The Law of Unintended Consequences is still in force.
I didn't want to split every dollar I made all my life with the Fed for I feared that they would spend it before I could get it back.
Government is not charity, kindness or compassion - it is the Gun, force and coersion.
So socialized medicine isn’t socialized enough? And that’s a bad thing?
It’s islamism.
Germany’s biggest health insurer to cut 3,500 jobs
Mon Feb 24, 2014 8:48am GMT
BERLIN, Feb 24 (Reuters) - Barmer GEK, Germany’s largest statutory health insurance provider, is slashing 3,500 jobs, or 20 percent of total staff, in response to deteriorating market conditions and changes in client behaviour.
Chief Executive Christoph Straub said in a statement on Monday that Barmer planned to cut back on the number of customer-facing offices and build up its phone and online services.

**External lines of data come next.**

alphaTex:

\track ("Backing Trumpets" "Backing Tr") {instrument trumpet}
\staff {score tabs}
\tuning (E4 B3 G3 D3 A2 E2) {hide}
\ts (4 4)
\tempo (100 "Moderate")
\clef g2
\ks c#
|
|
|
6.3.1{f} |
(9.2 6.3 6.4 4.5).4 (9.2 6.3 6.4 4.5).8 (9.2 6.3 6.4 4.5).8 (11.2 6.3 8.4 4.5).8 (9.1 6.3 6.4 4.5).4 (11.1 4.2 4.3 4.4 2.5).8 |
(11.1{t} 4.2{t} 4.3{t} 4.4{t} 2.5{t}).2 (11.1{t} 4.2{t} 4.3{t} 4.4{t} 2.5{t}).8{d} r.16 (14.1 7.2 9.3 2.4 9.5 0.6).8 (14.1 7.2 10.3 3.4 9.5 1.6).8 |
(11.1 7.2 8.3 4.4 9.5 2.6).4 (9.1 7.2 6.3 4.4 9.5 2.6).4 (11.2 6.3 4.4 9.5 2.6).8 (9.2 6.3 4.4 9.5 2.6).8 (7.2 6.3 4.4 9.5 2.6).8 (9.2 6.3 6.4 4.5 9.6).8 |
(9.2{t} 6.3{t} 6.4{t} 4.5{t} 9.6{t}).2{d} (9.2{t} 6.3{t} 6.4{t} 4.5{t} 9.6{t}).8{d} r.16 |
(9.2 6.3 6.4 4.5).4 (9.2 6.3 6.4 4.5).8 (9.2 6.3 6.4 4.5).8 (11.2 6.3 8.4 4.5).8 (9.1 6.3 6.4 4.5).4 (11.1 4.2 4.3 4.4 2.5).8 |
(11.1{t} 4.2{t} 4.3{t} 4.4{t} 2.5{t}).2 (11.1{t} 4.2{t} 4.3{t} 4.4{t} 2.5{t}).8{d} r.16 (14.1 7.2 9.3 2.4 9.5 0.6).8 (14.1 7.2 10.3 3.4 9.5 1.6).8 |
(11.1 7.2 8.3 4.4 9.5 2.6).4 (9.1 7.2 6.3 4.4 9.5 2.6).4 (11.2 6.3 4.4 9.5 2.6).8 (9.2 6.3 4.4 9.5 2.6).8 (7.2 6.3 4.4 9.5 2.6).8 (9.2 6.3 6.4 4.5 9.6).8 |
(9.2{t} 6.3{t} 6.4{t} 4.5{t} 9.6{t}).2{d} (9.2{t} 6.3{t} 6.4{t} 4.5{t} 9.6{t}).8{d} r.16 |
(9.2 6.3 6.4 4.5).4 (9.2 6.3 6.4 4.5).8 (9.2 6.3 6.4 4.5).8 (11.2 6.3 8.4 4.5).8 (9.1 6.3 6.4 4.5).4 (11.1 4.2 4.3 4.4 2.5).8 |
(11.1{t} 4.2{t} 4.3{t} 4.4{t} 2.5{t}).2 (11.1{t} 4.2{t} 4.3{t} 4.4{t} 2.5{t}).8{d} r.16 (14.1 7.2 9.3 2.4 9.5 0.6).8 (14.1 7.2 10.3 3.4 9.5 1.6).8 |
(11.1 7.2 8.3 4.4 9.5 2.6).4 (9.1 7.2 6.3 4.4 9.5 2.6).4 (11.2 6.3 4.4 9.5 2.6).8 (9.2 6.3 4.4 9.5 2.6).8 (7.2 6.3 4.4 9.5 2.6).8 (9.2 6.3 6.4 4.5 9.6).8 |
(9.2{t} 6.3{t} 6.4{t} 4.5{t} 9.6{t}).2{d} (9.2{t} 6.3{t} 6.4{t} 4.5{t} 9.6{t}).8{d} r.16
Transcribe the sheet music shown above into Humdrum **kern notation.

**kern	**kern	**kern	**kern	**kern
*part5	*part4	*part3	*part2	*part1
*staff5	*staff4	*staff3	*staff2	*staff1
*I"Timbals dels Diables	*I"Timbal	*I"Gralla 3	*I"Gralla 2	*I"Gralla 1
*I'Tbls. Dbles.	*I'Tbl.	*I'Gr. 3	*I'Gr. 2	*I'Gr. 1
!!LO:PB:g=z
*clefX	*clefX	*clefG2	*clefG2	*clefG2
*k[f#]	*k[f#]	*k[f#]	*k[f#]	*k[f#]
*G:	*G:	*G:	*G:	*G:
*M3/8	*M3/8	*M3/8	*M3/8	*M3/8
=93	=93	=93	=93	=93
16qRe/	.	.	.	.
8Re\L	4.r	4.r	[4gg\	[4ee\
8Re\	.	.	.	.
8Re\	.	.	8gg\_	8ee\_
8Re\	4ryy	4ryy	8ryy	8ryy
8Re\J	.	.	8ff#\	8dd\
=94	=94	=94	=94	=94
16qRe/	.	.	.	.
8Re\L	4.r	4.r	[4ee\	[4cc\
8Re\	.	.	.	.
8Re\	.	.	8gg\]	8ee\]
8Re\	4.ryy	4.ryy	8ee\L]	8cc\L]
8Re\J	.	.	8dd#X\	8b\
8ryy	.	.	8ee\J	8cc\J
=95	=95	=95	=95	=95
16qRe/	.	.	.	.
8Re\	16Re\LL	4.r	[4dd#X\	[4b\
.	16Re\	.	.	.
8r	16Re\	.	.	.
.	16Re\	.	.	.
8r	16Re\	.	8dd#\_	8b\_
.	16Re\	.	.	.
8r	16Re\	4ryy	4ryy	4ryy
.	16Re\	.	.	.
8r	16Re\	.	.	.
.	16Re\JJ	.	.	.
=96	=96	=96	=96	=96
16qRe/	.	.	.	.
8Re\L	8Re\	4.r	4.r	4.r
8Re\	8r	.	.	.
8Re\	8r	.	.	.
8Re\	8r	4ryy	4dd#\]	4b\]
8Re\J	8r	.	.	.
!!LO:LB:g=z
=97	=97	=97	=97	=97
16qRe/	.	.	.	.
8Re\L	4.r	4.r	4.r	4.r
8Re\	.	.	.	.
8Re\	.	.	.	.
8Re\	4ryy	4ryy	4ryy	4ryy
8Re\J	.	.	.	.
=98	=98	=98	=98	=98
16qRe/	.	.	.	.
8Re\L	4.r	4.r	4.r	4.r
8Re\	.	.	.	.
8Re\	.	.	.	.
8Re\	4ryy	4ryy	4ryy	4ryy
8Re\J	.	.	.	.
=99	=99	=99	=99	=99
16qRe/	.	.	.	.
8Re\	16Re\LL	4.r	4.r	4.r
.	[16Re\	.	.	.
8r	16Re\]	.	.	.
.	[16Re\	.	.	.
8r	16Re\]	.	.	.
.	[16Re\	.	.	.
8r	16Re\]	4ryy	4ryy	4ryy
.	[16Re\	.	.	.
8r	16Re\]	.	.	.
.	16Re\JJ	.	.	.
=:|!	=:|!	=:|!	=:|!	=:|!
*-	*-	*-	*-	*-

“Apparently, the Obo-dum-dums finally figured out that sap-happy pols blanketed so-called “underserved populations” with so many govt freebies, like free medical care in emergency rooms, that these “underserved” types are thumbing their noses at laying out cash for Obamacare”
What they are NOT is Obo-dum-dums”. They have been working the system and screwing taxpayers (working people) for YEARS. Why not now? Hospitals will still treat them for “free” when they show up.
Predictable.
The left doesn’t care about the elderly, unless they’re members of the ruling elite, having a sex ‘change’ operation, have aids, or are getting an abortion.